Having grown up to be a pastor in my parents’ church, one would assume I was the epitome of  the perfect pastors’ kid. That could not be further from the truth.
            Throughout elementary and junior high, I was often rejected by my peers. When my family moved across town my freshman year, I transitioned to a new high school and saw my opportunity to establish a new reputation for myself. I was determined to do anything necessary to have a fresh start and make new friends. I desperately wanted to be loved and accepted.
            Immediately I made friends with the “popular kids,” made the cheerleading squad, and attended all the big parties. Just as I was beginning to think my plan was a success, everything began to unravel. On the last day of school I was handed a note signed by all my “friends.” I read the simple message, “We don’t want to be your friends anymore.” I was devastated. I resolved to live my life in such a way that I could no longer be rejected.
            My new plan was to be perfect, literally. I made a list of 13 things I “had” to be perfect at, listing three reasons for each item. This drive for perfection pushed me from the moment I got up in the morning to the moment I went to sleep at night. I never bothered to seek counsel from God and I never discussed my plan with anyone. All I knew was I had been hurt before and I had to avoid that pain again.

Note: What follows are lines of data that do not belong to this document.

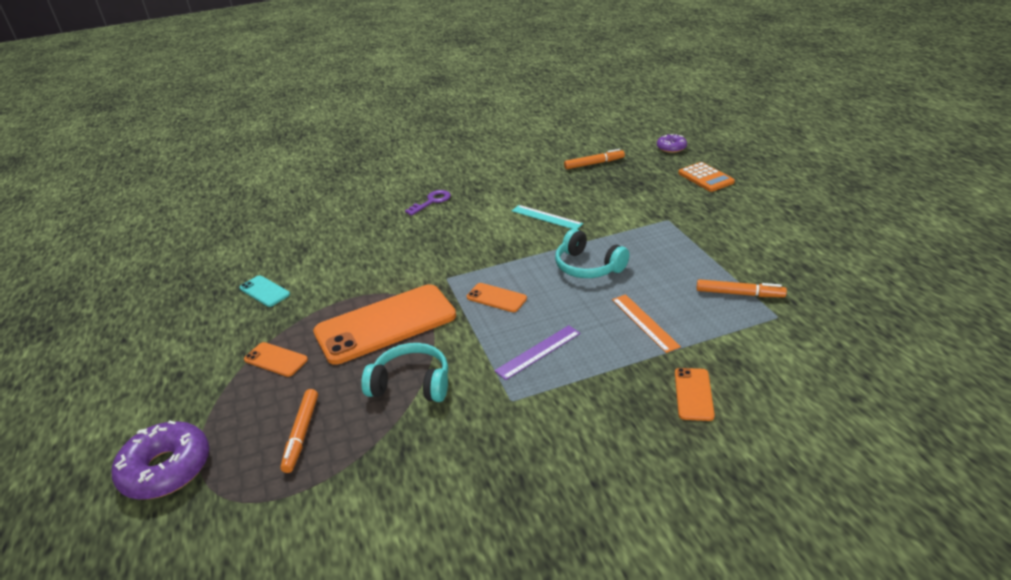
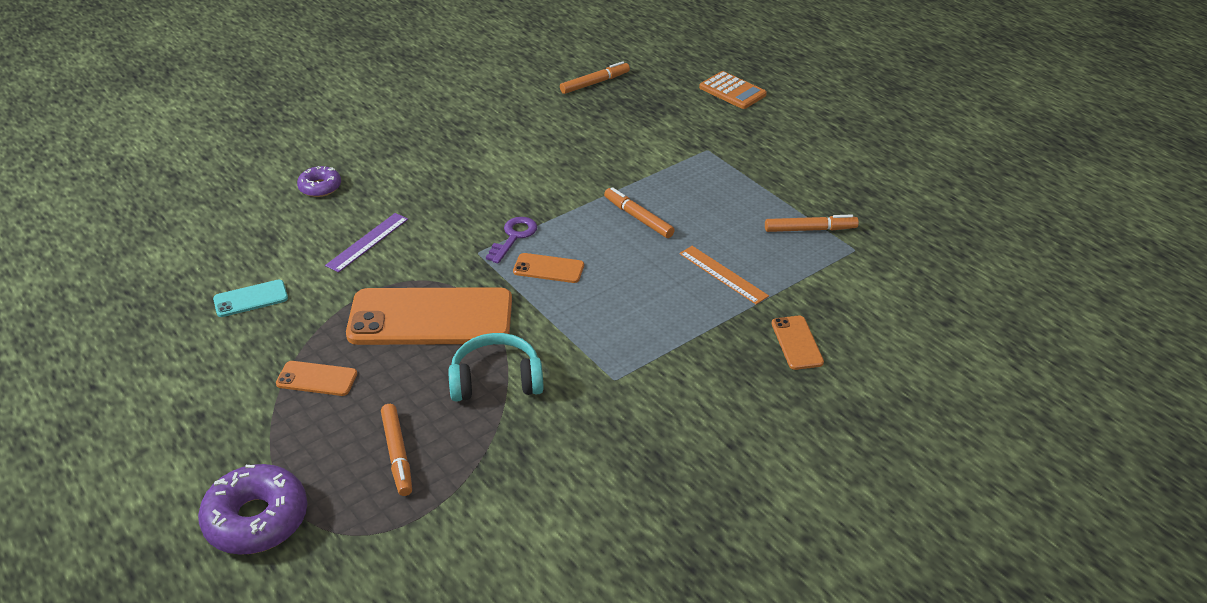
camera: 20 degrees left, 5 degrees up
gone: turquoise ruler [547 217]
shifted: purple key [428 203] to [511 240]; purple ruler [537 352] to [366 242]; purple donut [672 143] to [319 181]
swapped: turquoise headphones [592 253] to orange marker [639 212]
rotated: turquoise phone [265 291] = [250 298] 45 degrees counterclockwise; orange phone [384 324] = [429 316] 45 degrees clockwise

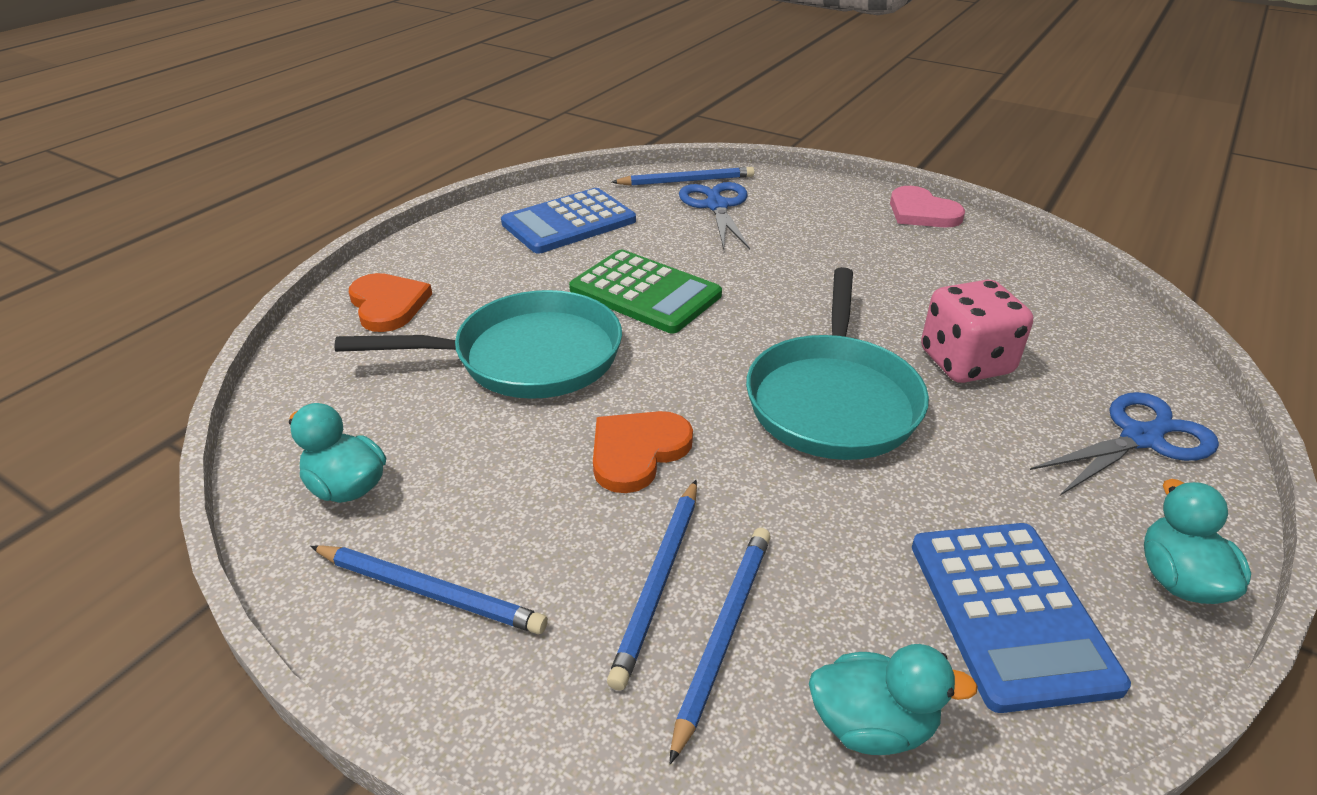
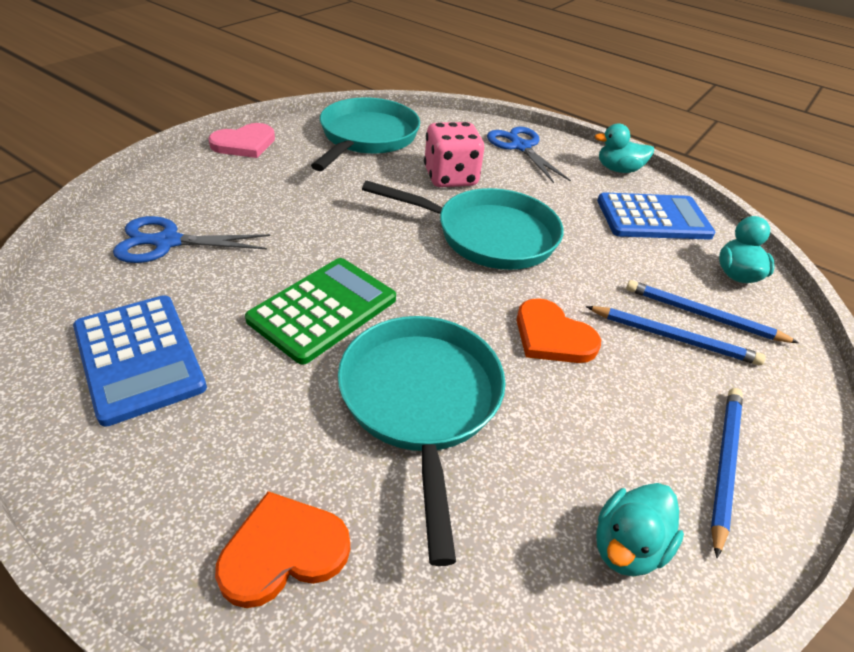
camera: 90 degrees left, 5 degrees up
gone: blue pencil [683 176]
new: turquoise pan [365 134]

            That year the Holy Spirit began to move more strongly in our church. While I knew what was happening was real and bore fruit, I saw this renewal only as another reason to be ridiculed. I saw people healed and transformed but I held my distance. It’s okay for them, but not for me, I thought. For me to be touched by the Holy Spirit and have a power-encounter with God would mean that I had to give up control. Control was exactly what my plan was all about. I was more concerned with what I would look like and what people would think of me, than with receiving the love of God the Father. Before long, my 39 reasons to be perfect caught up with me. Life became more about doing than living. I lost my joy and even considered committing suicide.
            Finally I came to a point of desperation. I realized I needed God to intervene. As I allowed His love to filter through my hurt and pain, He revealed Himself to me as Father. I felt His arms and I began to understand His love. For nearly one year, every time I received prayer, I could only sob. It was as though the Holy Spirit was peeling back the layers of an onion. For the first time, I understood I did not have to be the perfect PK or the perfect student – I just had to be Cristin.
            The lines of communication with my parents opened up as well. As I told my parents of my hurts and struggles, they helped me also embrace the Father’s love. My father even wrapped his arms around me and told me, “Cristin, you don’t have to be the perfect pastor’s kid. If people leave the church because you’re not ‘good enough,’ that’s their problem and not yours.” I felt a
new freedom.
            I now allow the Holy Spirit to touch me in whatever way He sees fit, even if people think I am strange. I learned it was necessary to have a power-encounter with God and to keep experiencing the presence of the Holy Spirit if I wanted to move beyond being a wounded Christian. It is only after being healed that one moves into the fullness of God’s call on their life and into His fresh levels of anointing.

Cristin Budd is the associate pastor at Open Bible Fellowship in Tulsa, Oklahoma, overseeing the children’s ministry, junior high youth, and Firestorm School of Ministry. She serves with her parents, Joel and Linda Budd, and says, “I am loving every minute of it, as well as life!”